Parfois les histoires se ressemblent, se répètent. La similitude entre différents événements est frappante. Savoir lire l’histoire, c’est savoir mieux regarder notre avenir, éviter les écueils du passé, chercher à construire le futur. Après avoir regardé dans le rétroviseur, c’est également l’occasion de faire ses angles morts, de s’attarder à des pans de l’histoire qui sont plus près de nous que ce qui aurait pourtant pu nous sembler. C’est aller à la rencontre des peuples premiers, c’est regarder la Russie sous un angle tombé dans l’oubli, c’est tenter de comprendre la prochaine puissance mondiale, c’est définir les territoires et les préoccupations d’un peuple. Les essais que nous vous présentons ici ont tous en commun de lire le passé pour mieux nous aider à nous positionner dans l’époque contemporaine.

Jonathan Livernois : Gérald Godin en kaléidoscope

Poète à la langue brute et journaliste décomplexé, puis politicien à l’écoute de son peuple sans égard aux origines et amoureux de sa « renarde », Gérald Godin est une figure d’exception dans le paysage politique québécois. En consacrant une biographie d’envergure à ce « provincial monté en ville », comme le disait Godin lui-même, Jonathan Livernois met en lumière l’étonnante homogénéité des différentes facettes qui composaient cet homme épatant, qui vécut dans l’ébullition culturelle, qui défendit le nationalisme québécois moderne et qui œuvra longuement pour la souveraineté. La biographie Godin nous rappelle ainsi que la force des mots n’est jamais à négliger.

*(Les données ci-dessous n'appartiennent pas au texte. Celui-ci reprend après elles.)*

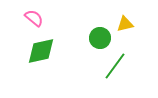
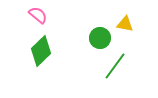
pink semicircle: moved 4 px right, 3 px up
yellow triangle: rotated 24 degrees clockwise
green diamond: rotated 32 degrees counterclockwise
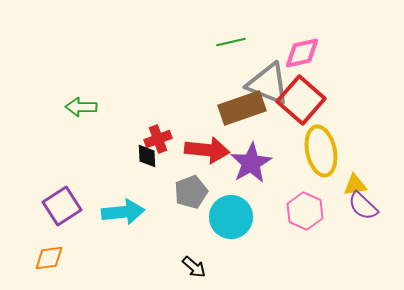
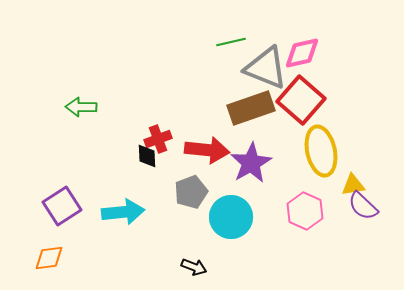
gray triangle: moved 2 px left, 16 px up
brown rectangle: moved 9 px right
yellow triangle: moved 2 px left
black arrow: rotated 20 degrees counterclockwise
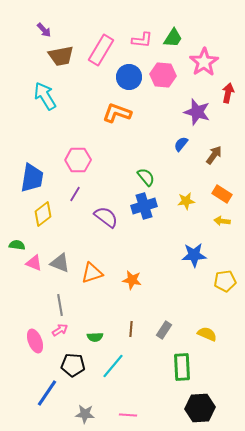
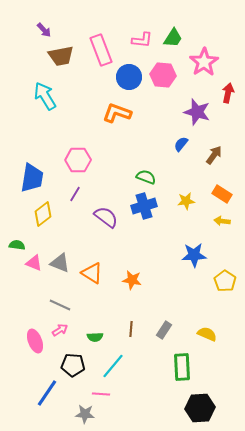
pink rectangle at (101, 50): rotated 52 degrees counterclockwise
green semicircle at (146, 177): rotated 30 degrees counterclockwise
orange triangle at (92, 273): rotated 50 degrees clockwise
yellow pentagon at (225, 281): rotated 30 degrees counterclockwise
gray line at (60, 305): rotated 55 degrees counterclockwise
pink line at (128, 415): moved 27 px left, 21 px up
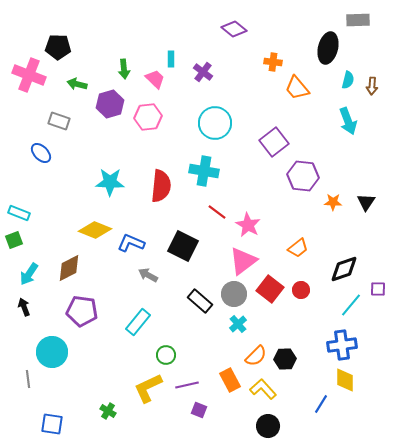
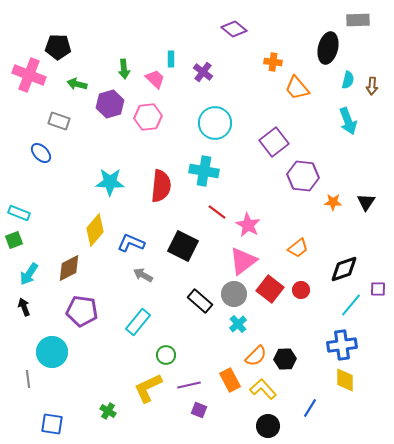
yellow diamond at (95, 230): rotated 72 degrees counterclockwise
gray arrow at (148, 275): moved 5 px left
purple line at (187, 385): moved 2 px right
blue line at (321, 404): moved 11 px left, 4 px down
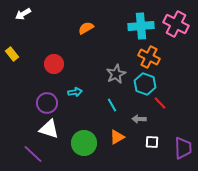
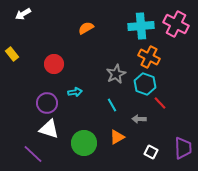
white square: moved 1 px left, 10 px down; rotated 24 degrees clockwise
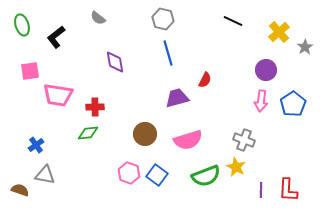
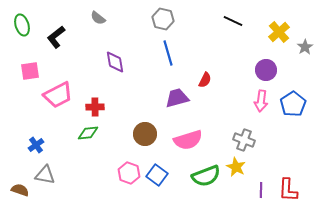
pink trapezoid: rotated 36 degrees counterclockwise
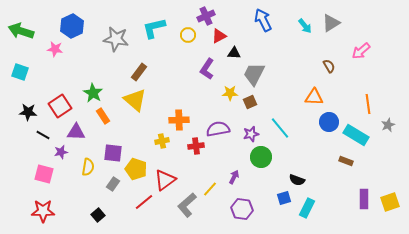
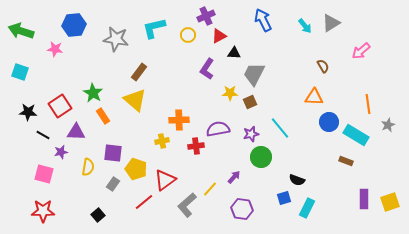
blue hexagon at (72, 26): moved 2 px right, 1 px up; rotated 20 degrees clockwise
brown semicircle at (329, 66): moved 6 px left
purple arrow at (234, 177): rotated 16 degrees clockwise
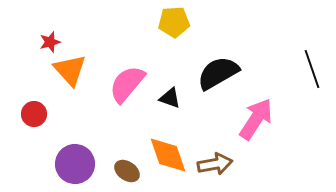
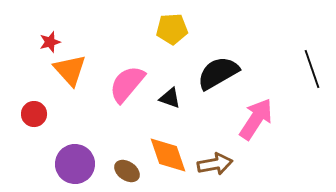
yellow pentagon: moved 2 px left, 7 px down
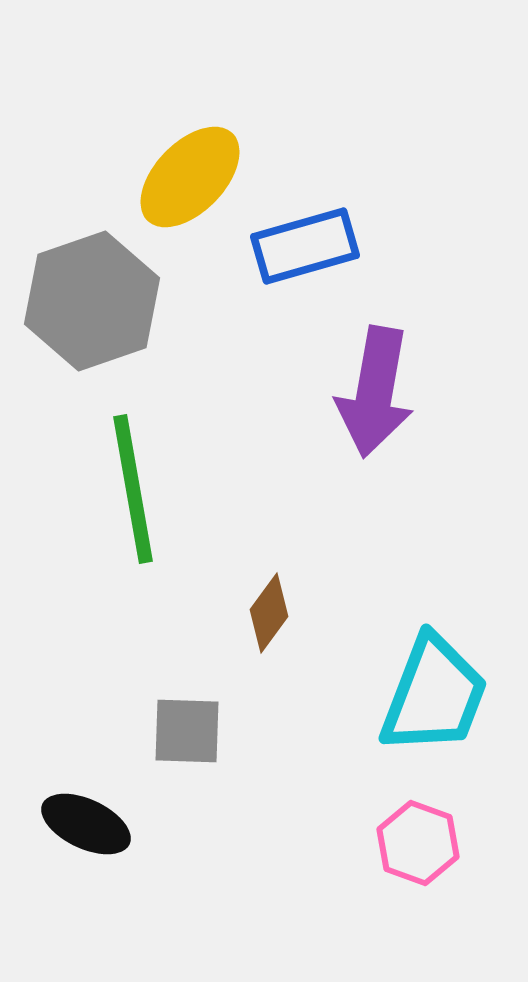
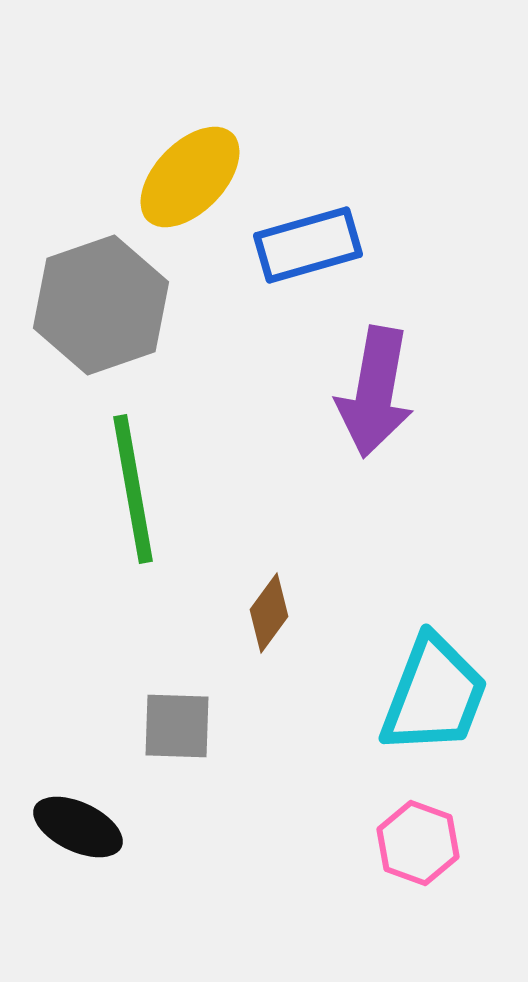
blue rectangle: moved 3 px right, 1 px up
gray hexagon: moved 9 px right, 4 px down
gray square: moved 10 px left, 5 px up
black ellipse: moved 8 px left, 3 px down
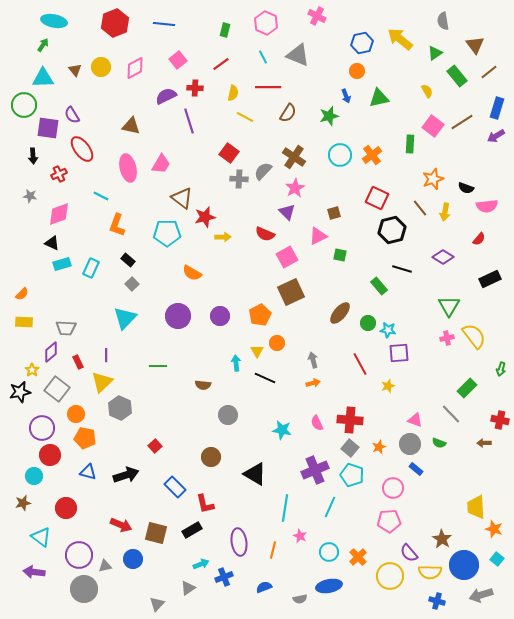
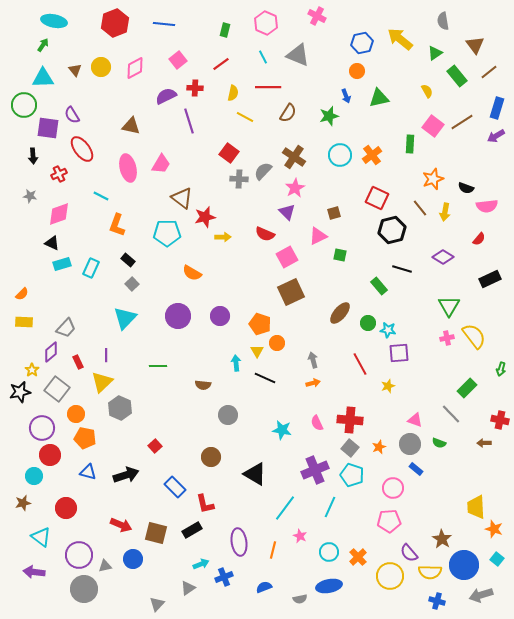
orange pentagon at (260, 315): moved 9 px down; rotated 25 degrees counterclockwise
gray trapezoid at (66, 328): rotated 50 degrees counterclockwise
cyan line at (285, 508): rotated 28 degrees clockwise
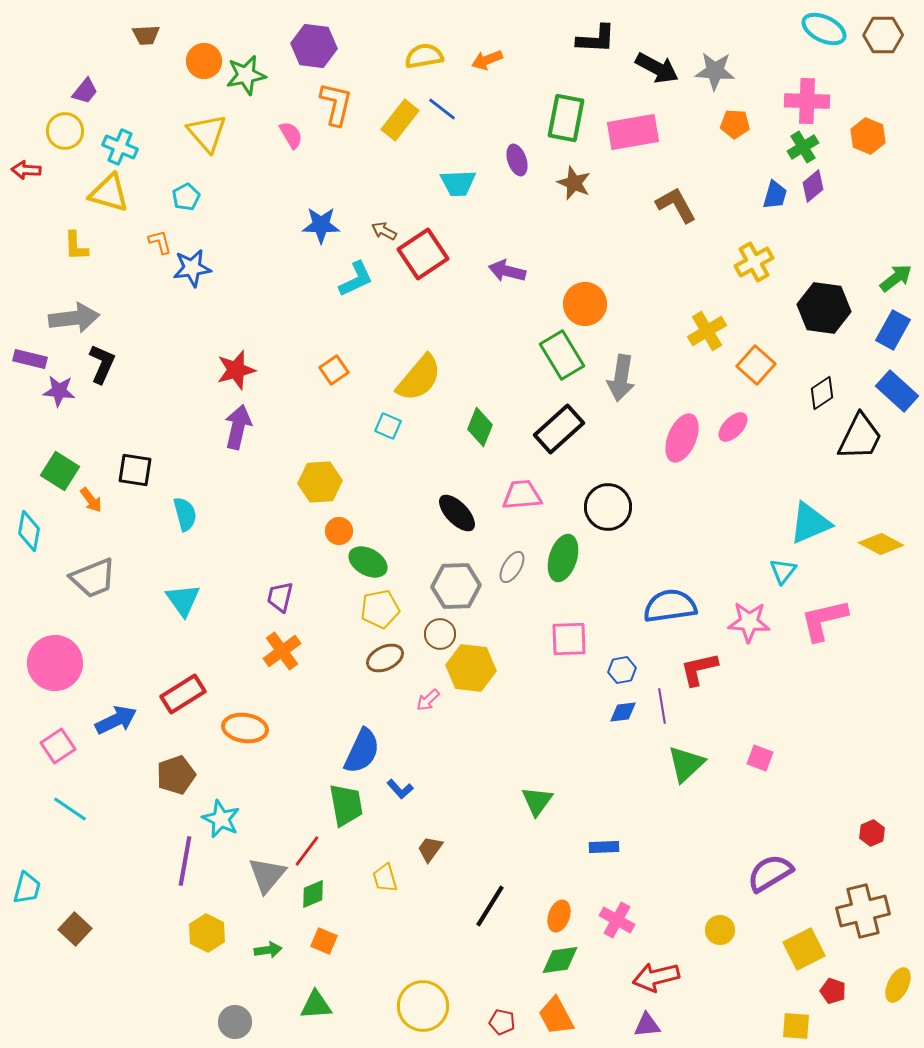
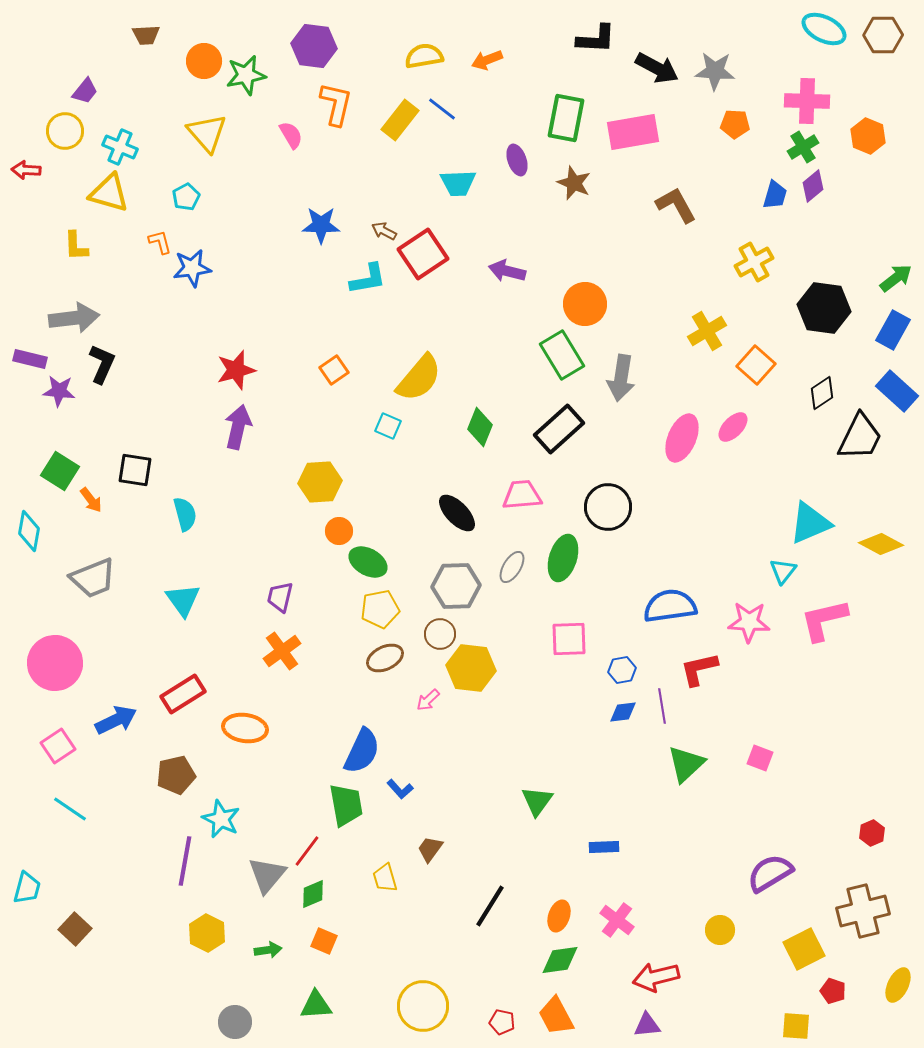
cyan L-shape at (356, 279): moved 12 px right; rotated 15 degrees clockwise
brown pentagon at (176, 775): rotated 6 degrees clockwise
pink cross at (617, 920): rotated 8 degrees clockwise
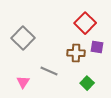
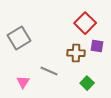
gray square: moved 4 px left; rotated 15 degrees clockwise
purple square: moved 1 px up
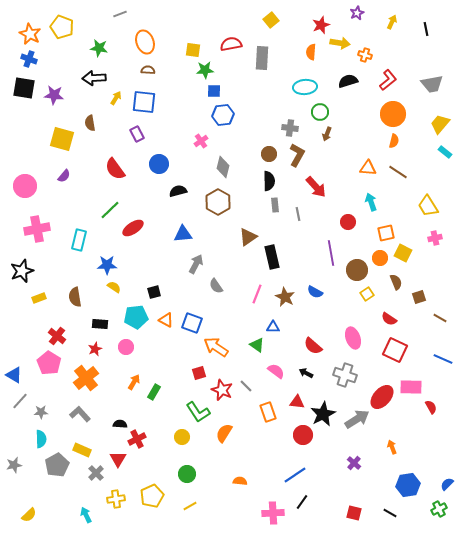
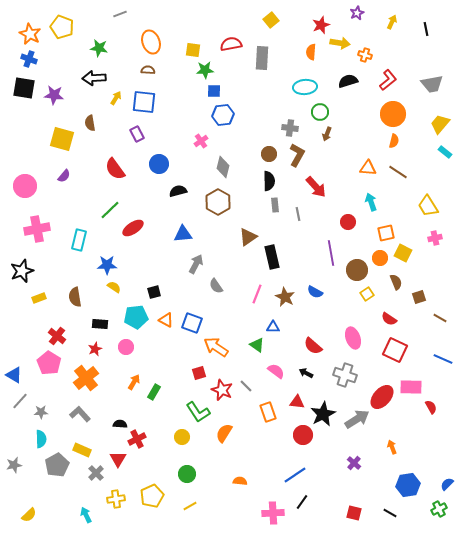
orange ellipse at (145, 42): moved 6 px right
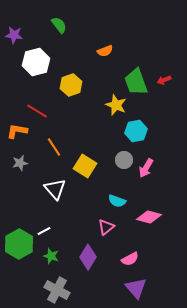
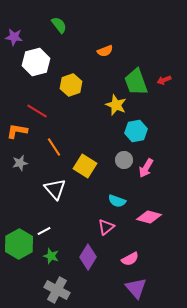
purple star: moved 2 px down
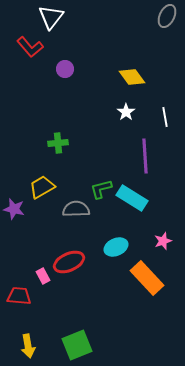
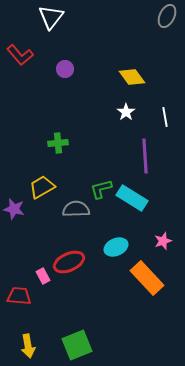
red L-shape: moved 10 px left, 8 px down
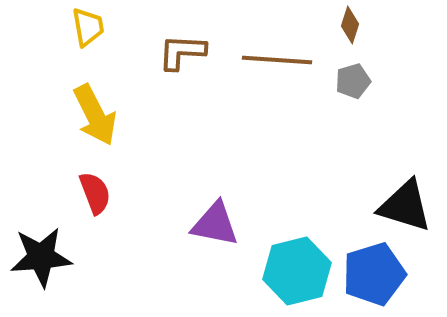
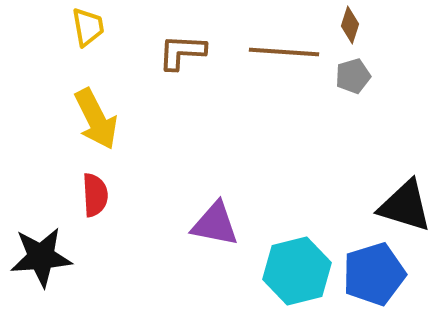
brown line: moved 7 px right, 8 px up
gray pentagon: moved 5 px up
yellow arrow: moved 1 px right, 4 px down
red semicircle: moved 2 px down; rotated 18 degrees clockwise
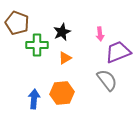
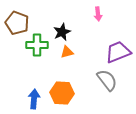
pink arrow: moved 2 px left, 20 px up
orange triangle: moved 2 px right, 6 px up; rotated 16 degrees clockwise
orange hexagon: rotated 10 degrees clockwise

Remettre en question notre mode de vie

Et si on remettait en question la façon dont on aborde ce qui semble immuable dans notre quotidien? Et si on faisait le point sur certaines zones d’ombre qui jalonnent pourtant notre mode de vie? Nos habitudes sont-elles les bonnes? Nos réflexes de pensée sont-ils bien posés? Plusieurs ouvrages récents s’interrogent sur notre rapport à l’environnement, aux médias, aux industries, à l’éducation, à la géopolitique, à nos déplacements, à nos liens sociaux. Butinons entre leurs pages pour voir si on ne pourrait pas en tirer de saines habitudes ou d’heureux apprentissages.